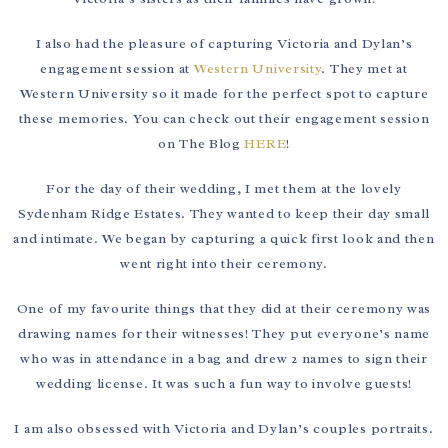
I also had the pleasure of capturing Victoria and Dylan’s
engagement session at
Western University
. They met at
Western University so it made for the perfect spot to capture
these memories. You can check out their engagement session
on The Blog
HERE
!
For the day of their wedding, I met them at the lovely
Sydenham Ridge Estates. They wanted to keep their day small
and intimate. We began by capturing a quick first look and then
went right into their ceremony.
One of my favourite things that they did at their ceremony was
drawing names for their witnesses! They put everyone’s name
who was in attendance in a bag and drew 2 names to sign their
wedding license. It was such a fun way to involve guests!
I am also obsessed with Victoria and Dylan’s couples portraits.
--------------------
Retype, without any change, the lines from the one containing "drawing names for" through the final line of the material above, and no others.

drawing names for their witnesses! They put everyone’s name
who was in attendance in a bag and drew 2 names to sign their
wedding license. It was such a fun way to involve guests!
I am also obsessed with Victoria and Dylan’s couples portraits.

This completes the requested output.